Base level coverage performance comparison for WES dataset with samtools
The wall-time on a single core is comparable to the Samtools’ solution. We re-confirmed the scalability of SeQuiLa-cov with the base level output and significant time reduction when executed in distributed environment
cores |
sequila(bases) |
sequila(blocks) |
samtools |
---|---|---|---|
1 |
17m 13s |
6m 54s |
12m 26s |
5 |
4m 17s |
1m 47s |
|
10 |
2m 21s |
1m 04s |
CRAM versus BAM performance comparison for WES dataset (blocks)
We observed that timings for processing CRAM files are ~2.5 - 4 times higher than for BAM files. Importantly, the processing times of the coverage calculation algorithm are equal for BAMs and CRAMs, however the reading stage is significantly slower in case of the latter one. Further speedup of processing CRAM files with SeQuiLa will require significant reimplementation of the data access layer which is an important direction of our future work.
cores |
sequila(CRAM) |
sequila(BAM) |
---|---|---|
1 |
26m 27s |
6m 54s |
5 |
4m 35s |
1m 47s |
10 |
2m 54s |
1m 04s |
25 |
1m 44s |
0m 28s |
50 |
1m 15s |
0m 20s |
Performance of saving coverage results as a single BED file
In order to get coverage reults as a single file we need to explicite use coalesce
method to merge records from
all the partitions before writing them to the storage. Such an approach causes performance degradation
as the data cannot be written in distributed fashion. Equally, due to the fact there is only one thread used for writing, the scalability is impaired as well.
import org.apache.spark.sql.SequilaSession
import org.biodatageeks.sequila.utils.{SequilaRegister, UDFRegister,BDGInternalParams}
val ss = SequilaSession(spark)
SequilaRegister.register(ss)
ss.sqlContext.setConf("spark.biodatageeks.bam.useGKLInflate","true")
ss.sql("""CREATE TABLE IF NOT EXISTS reads_exome USING org.biodatageeks.sequila.datasources.BAM.BAMDataSource OPTIONS(path '/data/exome/NA12878.*.bam')""")
spark.time { ss.sql(s"SELECT * FROM coverage('reads_exome','NA12878', 'blocks')")
.coalesce(1)
.write.mode("overwrite")
.option("delimiter", "\t")
.csv("/data/granges/exome/coverage.bed")}
cores |
sequila(BED,coalesce(1)) |
sequila(Parquet,split) |
---|---|---|
1 |
11m 59s |
6m 54s |
5 |
4m 56s |
1m 47s |
10 |
4m 05s |
1m 04s |
Long reads support
We have tested coverage calculation for long reads in terms of wall-time and quality of the results. We have achieved identical results with samtools when run in ‘bases’ mode.
cores |
samtools |
sequila(blocks) |
---|---|---|
1 |
95m 8s |
83m 3s |
5 |
17m 25s |
|
10 |
9m 10s |
Discussion
Both samtools and bedtools calculate coverage using only a single thread, however, their results differ significantly, with samtools being around twice as fast. Sambamba positions itself as a multithreaded solution although our tests revealed that its execution time is nearly constant, regardless of the number of CPU cores used, and even twice as slow as samtools.
Mosdepth achieved speedup against samtools in blocks coverage and against sambamba in windows coverage calculations, however, its scalability reaches limit at 5 CPU cores.

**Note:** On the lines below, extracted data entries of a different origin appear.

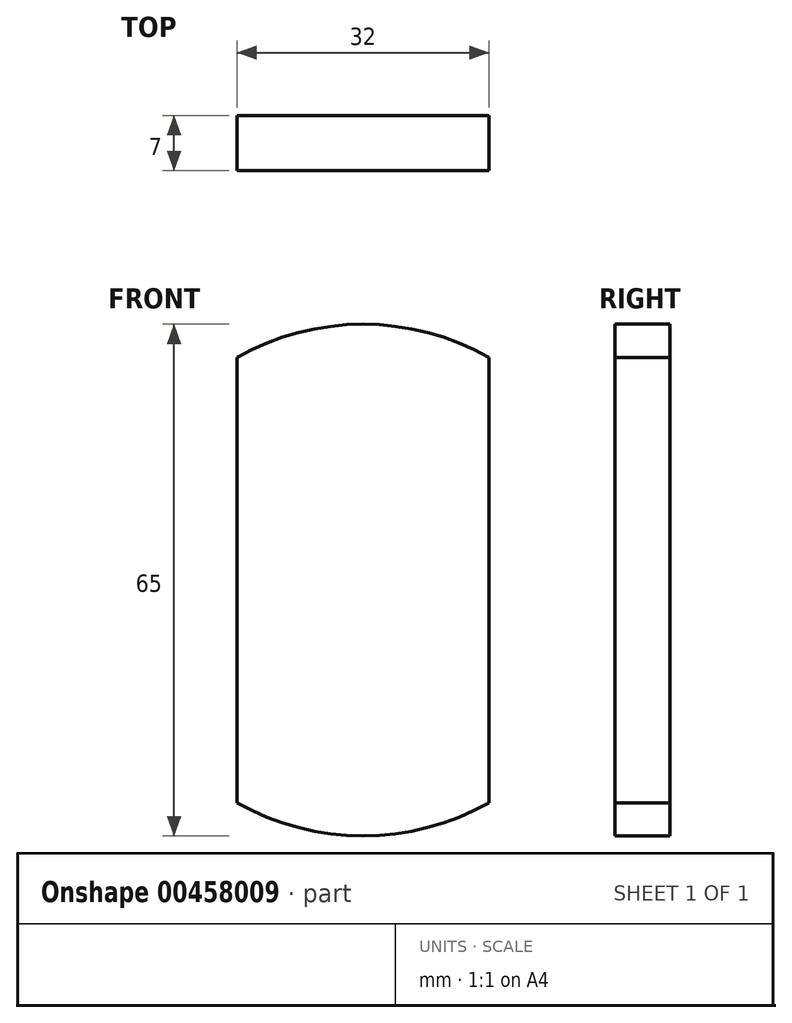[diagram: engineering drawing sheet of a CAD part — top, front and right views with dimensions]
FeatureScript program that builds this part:
annotation { "Feature Type Name" : "Feature", "Feature Type Description" : "" }
export const myFeature = defineFeature(function(context is Context, id is Id, definition is map)
    precondition{}
    {
        {
            var Q0;
            Q0=qCreatedBy(makeId("Front.planeOp"),FACE);
            var sketch = newSketch(context, id + "F0", { "sketchPlane" : qUnion([Q0])});
            skCircle(sketch, "E0", {"center": v(0, 0) * mm, "radius": 32.5 * mm});
            skLineSegment(sketch, "E1.bottom", {"start": v(16, -35) * mm, "end": v(-16, -35) * mm});
            skLineSegment(sketch, "E1.top", {"start": v(16, 35) * mm, "end": v(-16, 35) * mm});
            skLineSegment(sketch, "E1.left", {"start": v(16, -35) * mm, "end": v(16, 35) * mm});
            skLineSegment(sketch, "E1.right", {"start": v(-16, -35) * mm, "end": v(-16, 35) * mm});
            skLineSegment(sketch, "E2", {"start": v(-16, -7.5) * mm, "end": v(16, -7.5) * mm});
            skSolve(sketch);
        }
        {
            var Q0;
            {var subQ0=sQuery(id+"F0.wireOp",EDGE,"E1.right");var subQ1=sQuery(id+"F0.wireOp",EDGE,"E0");var subQ2=makeQuery(id+"F0.imprint","INTERSECT",VERTEX,{"disambiguationData":[OD(0.0)],"derivedFrom":[subQ1,subQ0]});Q0=makeQuery(id+"F0.imprint","IMPRINT",FACE,{"disambiguationData":[TD([[makeQuery(id+"F0.imprint","IMPRINT",EDGE,{"disambiguationData":[TD([[subQ2,-1.0]])],"derivedFrom":subQ1}),1.0]])]});}
            var Q1;
            {var subQ5=sQuery(id+"F0.wireOp",EDGE,"E2");Q1=makeQuery(id+"F0.imprint","IMPRINT",FACE,{"disambiguationData":[TD([[makeQuery(id+"F0.imprint","IMPRINT",EDGE,{"derivedFrom":subQ5}),1.0]])]});}
            var Q2;
            {var subQ0=sQuery(id+"F0.wireOp",EDGE,"E1.left");var subQ1=sQuery(id+"F0.wireOp",EDGE,"E0");var subQ2=makeQuery(id+"F0.imprint","INTERSECT",VERTEX,{"disambiguationData":[OD(0.0)],"derivedFrom":[subQ1,subQ0]});Q2=makeQuery(id+"F0.imprint","IMPRINT",FACE,{"disambiguationData":[TD([[makeQuery(id+"F0.imprint","IMPRINT",EDGE,{"disambiguationData":[TD([[subQ2,1.0]])],"derivedFrom":subQ1}),1.0]])]});}
            extrude(context, id + "F1", {"entities" : qUnion([Q0, Q1, Q2]), "depth" : 7 * mm});
        }
    });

Finally, SeQuiLa-cov, achieves nearly identical performance as mosdepth for the single core but the execution time decreases substantially for greater number of available computing resources what makes this solution the fastest when run on multiple cores and nodes.

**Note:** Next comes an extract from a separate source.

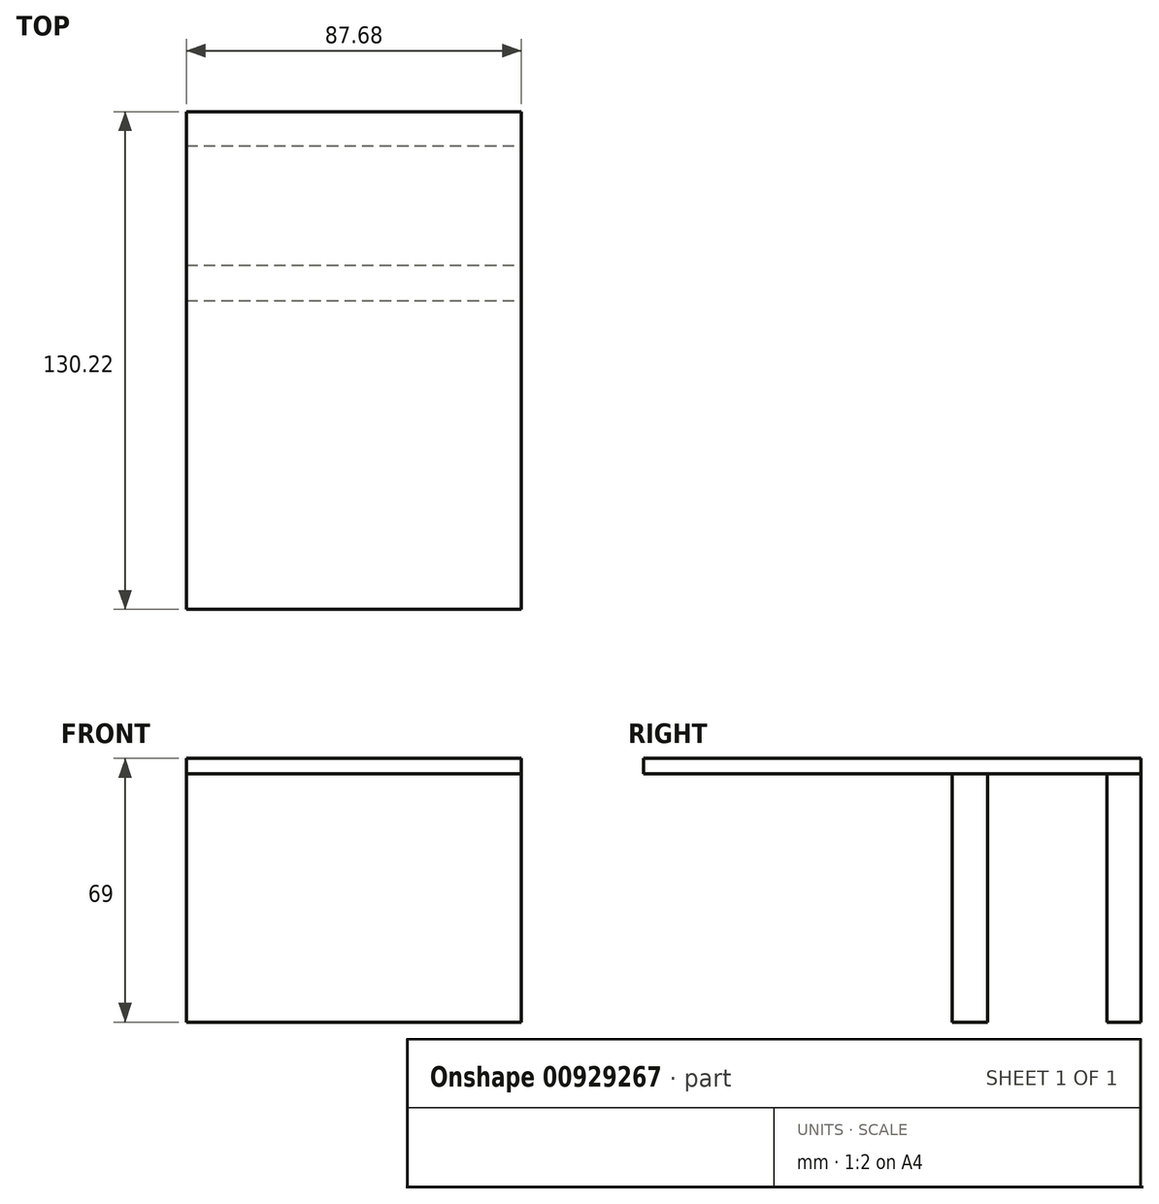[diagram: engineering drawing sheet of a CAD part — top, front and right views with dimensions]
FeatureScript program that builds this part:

Our results show that when utilizing additional resources (i.e. more than 10 CPU cores), SeQuiLa-cov is able to reduce the total computation time to 15 seconds for WES and less than one minute for WGS data. Scalability limit is achieved for 200 and ~500 CPU cores in case of WES and WGS data, respectively.